┌─ GIVEN TEXT

This makes the classification task additionally more difficult for most progressive frameworks.
HASOC 2021 [5] is a shared task for the identification of hateful and offensive content in English
and Indo-Aryan Languages. We participated in two sub-tasks for English and Hindi language
[6].
The sub task A refers to classifying twitter samples into:
    • H O F Hate and offensive :- contains hate speech/profane/offensive content.
    • N O T Non Hate-offensive :- which does not contain any hate speech, profane, offensive
      content.
The sub task B refers to classifying twitter samples into:
    • H A T E Hate speech :- Posts under this class contain Hate speech content.
    • O F F N Offensive :- Posts under this class contain offensive content.
    • P R F N Profane :- These posts contain profane words.
    • N O N E Non-Hate :- These posts do not contain any hate speech content.

└─
┌─ GIVEN ENTRIES

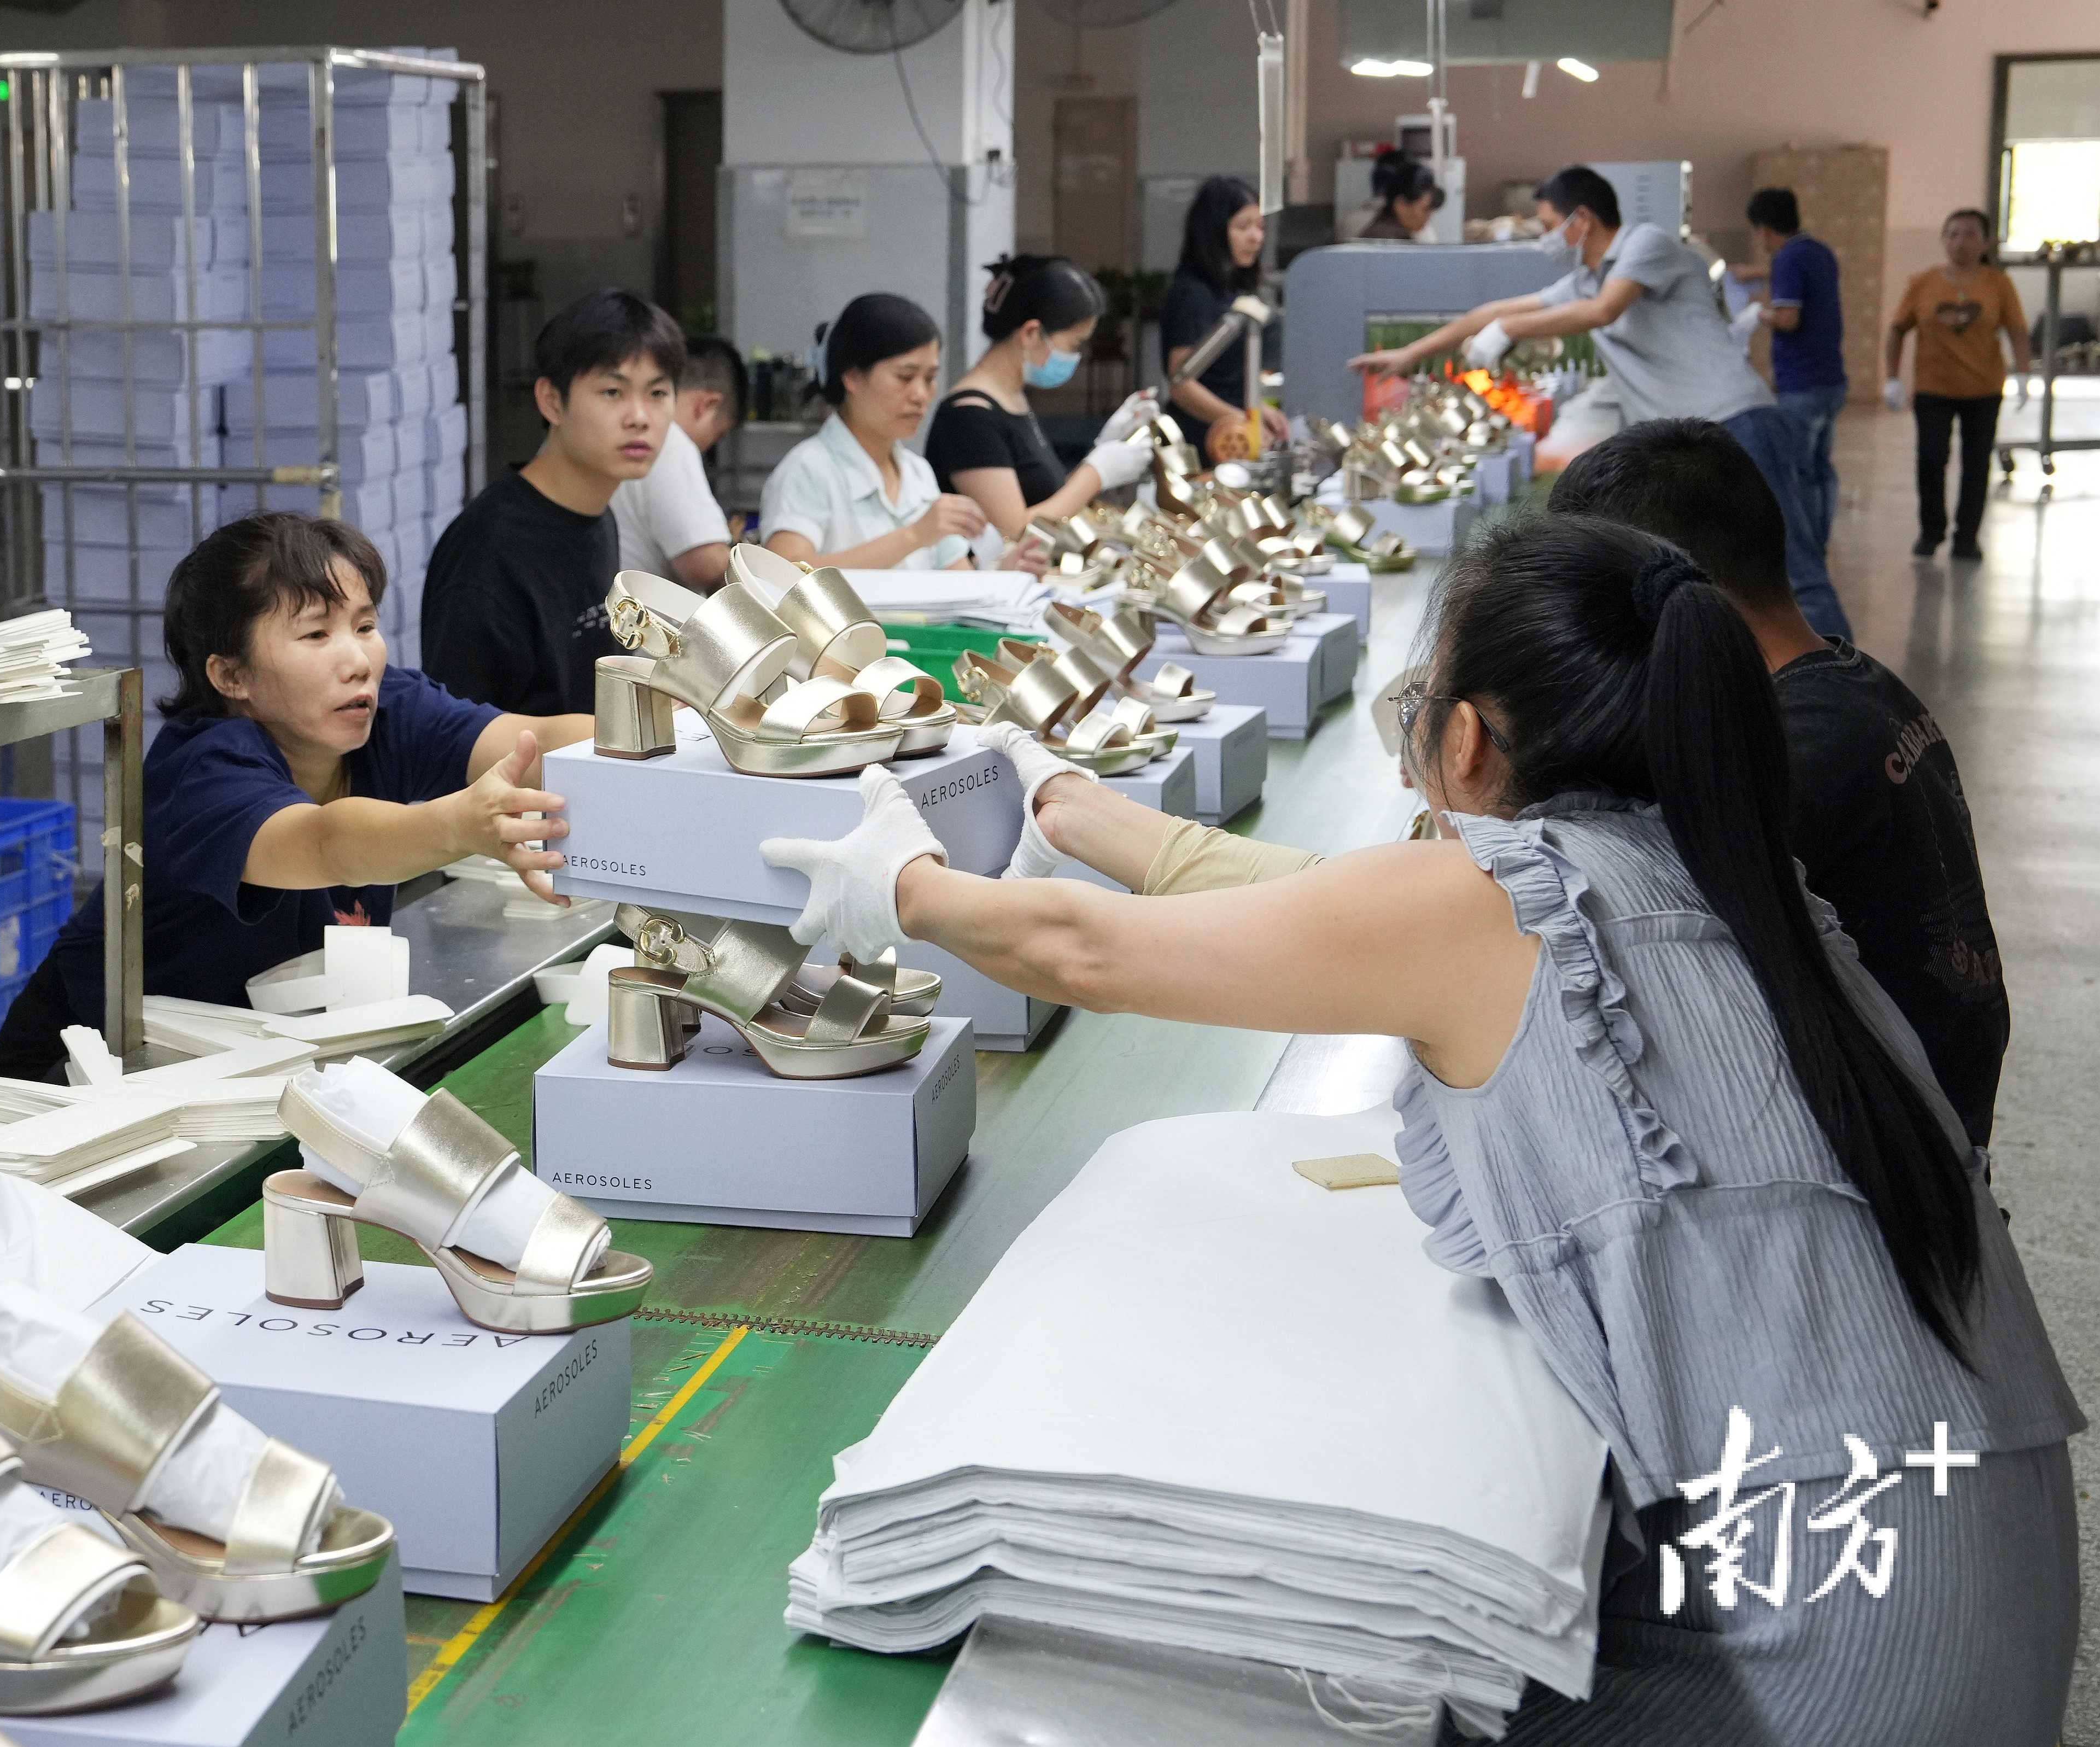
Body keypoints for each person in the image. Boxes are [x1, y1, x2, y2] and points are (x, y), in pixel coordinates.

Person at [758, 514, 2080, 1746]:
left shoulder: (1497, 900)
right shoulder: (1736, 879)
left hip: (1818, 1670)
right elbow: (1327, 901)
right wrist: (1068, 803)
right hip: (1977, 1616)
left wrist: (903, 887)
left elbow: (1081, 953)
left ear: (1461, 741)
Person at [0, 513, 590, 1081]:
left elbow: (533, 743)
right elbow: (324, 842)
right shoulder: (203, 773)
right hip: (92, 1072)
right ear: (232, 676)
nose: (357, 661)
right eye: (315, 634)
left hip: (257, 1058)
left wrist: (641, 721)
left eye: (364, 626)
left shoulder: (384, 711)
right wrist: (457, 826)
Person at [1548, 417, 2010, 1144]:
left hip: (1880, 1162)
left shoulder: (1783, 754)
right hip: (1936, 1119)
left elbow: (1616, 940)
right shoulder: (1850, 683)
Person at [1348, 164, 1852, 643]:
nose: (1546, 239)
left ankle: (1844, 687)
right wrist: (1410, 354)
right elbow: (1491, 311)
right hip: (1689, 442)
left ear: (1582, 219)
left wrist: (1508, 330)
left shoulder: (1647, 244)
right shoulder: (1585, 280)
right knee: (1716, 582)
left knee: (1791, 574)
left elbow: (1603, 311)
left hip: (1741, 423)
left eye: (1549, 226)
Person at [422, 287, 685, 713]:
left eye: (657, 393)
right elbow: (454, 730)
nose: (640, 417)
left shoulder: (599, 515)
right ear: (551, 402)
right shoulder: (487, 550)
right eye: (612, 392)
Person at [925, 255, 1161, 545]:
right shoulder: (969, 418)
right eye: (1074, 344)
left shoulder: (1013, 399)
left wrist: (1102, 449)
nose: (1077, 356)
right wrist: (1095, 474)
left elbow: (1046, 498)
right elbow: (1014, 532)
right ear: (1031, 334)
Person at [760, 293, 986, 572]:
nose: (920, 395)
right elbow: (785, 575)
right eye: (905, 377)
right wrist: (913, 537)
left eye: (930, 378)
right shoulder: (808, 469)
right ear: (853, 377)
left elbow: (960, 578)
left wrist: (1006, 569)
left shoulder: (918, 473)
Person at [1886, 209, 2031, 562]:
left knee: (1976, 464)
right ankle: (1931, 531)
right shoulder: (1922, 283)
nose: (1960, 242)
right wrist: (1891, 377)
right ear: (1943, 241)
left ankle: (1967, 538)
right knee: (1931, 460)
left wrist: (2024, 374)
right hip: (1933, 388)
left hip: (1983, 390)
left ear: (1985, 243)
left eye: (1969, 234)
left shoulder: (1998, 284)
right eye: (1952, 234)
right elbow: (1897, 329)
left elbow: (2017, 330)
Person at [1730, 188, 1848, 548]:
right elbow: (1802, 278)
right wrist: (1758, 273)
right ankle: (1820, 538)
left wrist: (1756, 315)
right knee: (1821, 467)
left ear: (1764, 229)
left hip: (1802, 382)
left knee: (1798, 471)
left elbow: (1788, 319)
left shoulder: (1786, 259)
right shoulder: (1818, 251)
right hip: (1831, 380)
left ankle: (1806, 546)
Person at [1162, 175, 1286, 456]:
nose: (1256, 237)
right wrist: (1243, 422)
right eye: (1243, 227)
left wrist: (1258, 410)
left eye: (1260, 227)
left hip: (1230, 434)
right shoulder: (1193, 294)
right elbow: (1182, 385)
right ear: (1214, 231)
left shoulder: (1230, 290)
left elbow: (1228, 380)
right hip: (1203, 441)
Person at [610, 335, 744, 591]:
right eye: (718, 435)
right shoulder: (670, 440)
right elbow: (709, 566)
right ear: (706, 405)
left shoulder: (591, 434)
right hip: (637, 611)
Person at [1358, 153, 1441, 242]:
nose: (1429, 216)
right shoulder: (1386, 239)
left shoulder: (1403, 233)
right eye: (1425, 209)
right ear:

└─

In the HASOC 2021 passage, please name the two languages of the sub-tasks the writers took part in.

English and Hindi.